March 1 — Creating a court system centered around the “just, speedy and inexpensive determination of every action and proceeding” requires a collaborative effort by both the bench and the bar to ensure such results. With so much of the legal system's attention focused on clients' needs and outcomes and attorneys' personal financial goals, it is sometimes difficult to remember the purpose of the American judiciary is primarily to serve the public.
“The folks who come to the court have something really important going on in their lives,” Judge Jeremy Fogel, of the Northern District of Calfiornia, said at a panel at the Fourth Civil Justice Reform Summit Feb. 26. “We need to be there to help them.”

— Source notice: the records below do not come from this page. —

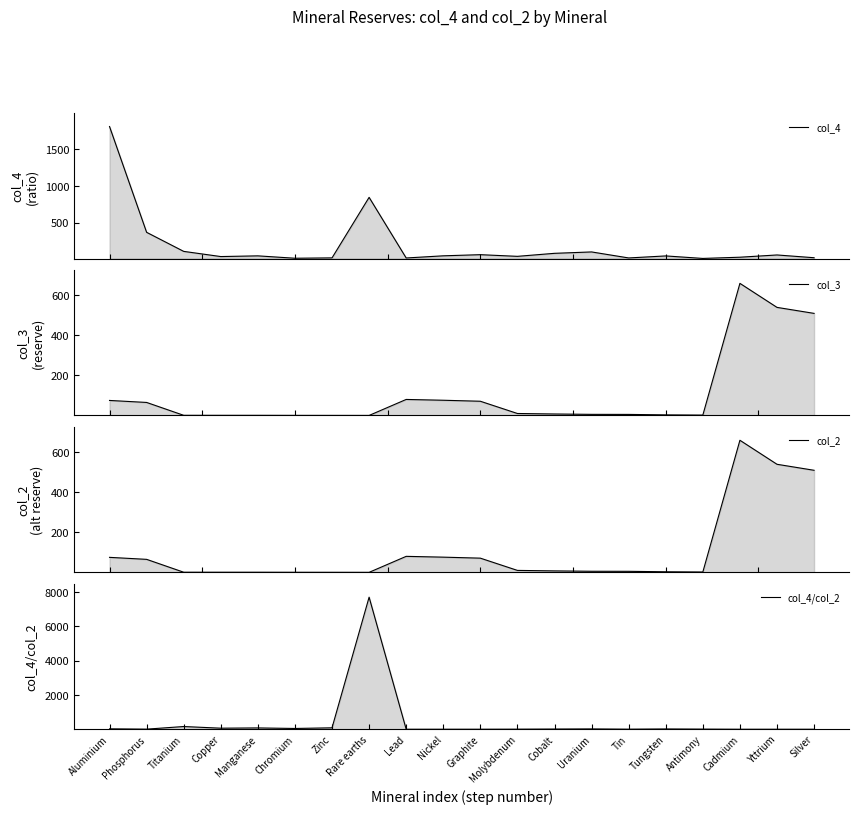

Reading right to left, extract all data points from this chart.

col_4: Silver=23.0	Yttrium=60.7	Cadmium=30.0	Antimony=13.3	Tungsten=47.5	Tin=19.9	Uranium=101.9	Cobalt=83.0	Molybdenum=41.9	Graphite=64.5	Nickel=49.0	Lead=19.5	Rare earths=846.2	Zinc=20.8	Chromium=15.9	Manganese=48.5	Copper=38.9	Titanium=109.5	Phosphorus=369.3	Aluminium=1811.6
col_3: Silver=510.0	Yttrium=540.0	Cadmium=660.0	Antimony=1.8	Tungsten=2.9	Tin=5.2	Uranium=5.5	Cobalt=7.3	Molybdenum=9.8	Graphite=71.0	Nickel=76.0	Lead=80.0	Rare earths=0.1	Zinc=0.2	Chromium=0.3	Manganese=0.6	Copper=0.6	Titanium=0.7	Phosphorus=65.0	Aluminium=75.0
col_2: Silver=510.0	Yttrium=540.0	Cadmium=660.0	Antimony=1.8	Tungsten=2.9	Tin=5.2	Uranium=5.5	Cobalt=7.3	Molybdenum=9.8	Graphite=71.0	Nickel=76.0	Lead=80.0	Rare earths=0.1	Zinc=0.2	Chromium=0.3	Manganese=0.6	Copper=0.6	Titanium=0.7	Phosphorus=65.0	Aluminium=75.0
col_4/col_2: Silver=0.0	Yttrium=0.1	Cadmium=0.0	Antimony=7.4	Tungsten=16.4	Tin=3.8	Uranium=18.6	Cobalt=11.4	Molybdenum=4.3	Graphite=0.9	Nickel=0.6	Lead=0.2	Rare earths=7692.3	Zinc=83.3	Chromium=45.5	Manganese=76.9	Copper=61.7	Titanium=158.7	Phosphorus=5.7	Aluminium=24.2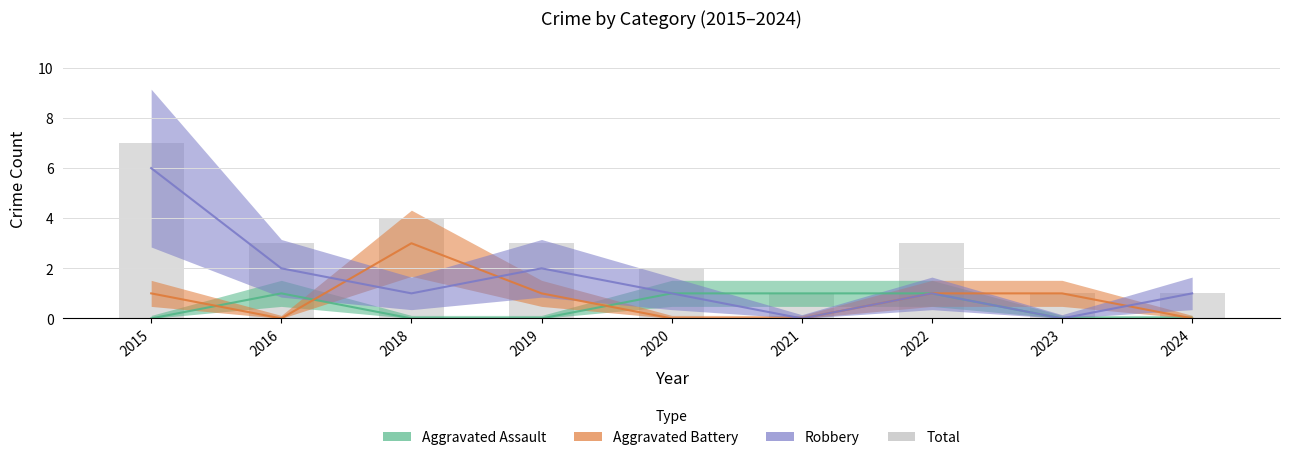

At which label is the value closest to 4?

2018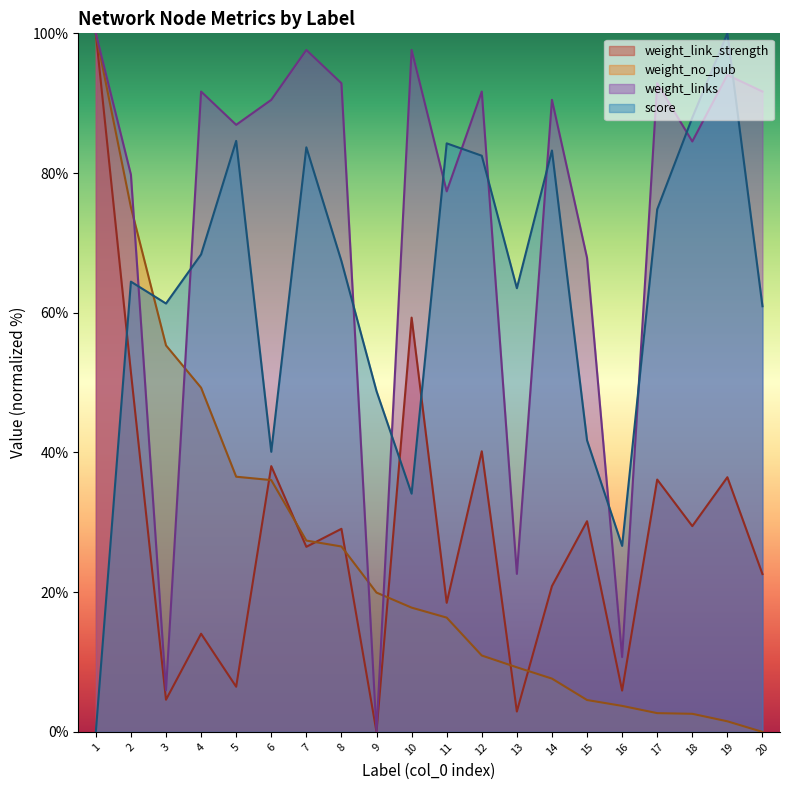

List the labels in order of weight_no_pub value, largest first.

1, 2, 3, 4, 5, 6, 7, 8, 9, 10, 11, 12, 13, 14, 15, 16, 17, 18, 19, 20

Education is key in assisting the judges, court administrators and court staff whose job it is to focus on the goals of Federal Rule of Civil Procedure 1. A panel of judges at the Summit explored the ways in which the court system can further that goal.
Just results are the focus of the litigation system, but they come with a caveat: the language requiring actions to be both speedy and inexpensive as well.
“As judges, we often focus on ‘just' resolutions,” Judge Jeffrey Sutton, of the Sixth Circuit Court of Appeals, noted. “But if these determinations aren't speedy and inexpensive, even if you get to the right place, you really have to wonder if the result of the litigation captures the concept of ‘just.' ”
Robert D. Owen, of Sutherland Asbill & Brennan LLP, attended the Summit and agreed with Judge Sutton's assessment.
“My fear about the civil justice system right now is that the middle class of citizens and companies is being discouraged from the federal courts because of how difficult, expensive and risky the eDiscovery challenges have made litigation,” Owen told Bloomberg BNA Feb. 29.
Owen is also the president of the non-profit eDiscovery Institute.
“It's remarkable how significant the phrase ‘just, speedy and inexpensive' is,” Owen continued. “Just results are great, but as I reminded the Rules Committee in my own comment [during the rulemaking period], it is a preponderance of the evidence system.”
According to Owen, the advent of eDiscovery has created diversions that encroach on the goals of Rule 1. For example, in the event that electronic evidence is lost, the litigation system still has at its disposal witnesses, trials, juries and judges to compensate for the absence of specific data.
“It's tempting as a lawyer to make everything perfect but that's expressly not the standard in the civil system,” Owen told Bloomberg BNA Feb. 29.
What's the best way to get judges and their staff on track to accomplish the goals of Rule 1? Education is a starting point for those judges and court personnel who remain entrenched in their own particular way of operating.
“We have mechanisms to educate and inspire,” Judge Lee H. Rosenthal, of the District of Texas, said at the Summit. “We need to make it clear to all judges that better case management is in their self-interest.”
Judge Rosenthal explained that the argument must be made to the bench that this type of case management means less work all over for the ones wearing the robe.
Judge Rosenthal said that case management templates, manuals and recurring types of case management orders that can be specifically tailored to particular cases are all appropriate mechanisms for making case management easier.
Judge Balmer agreed, noting that these focuses would require a culture change and serious leadership.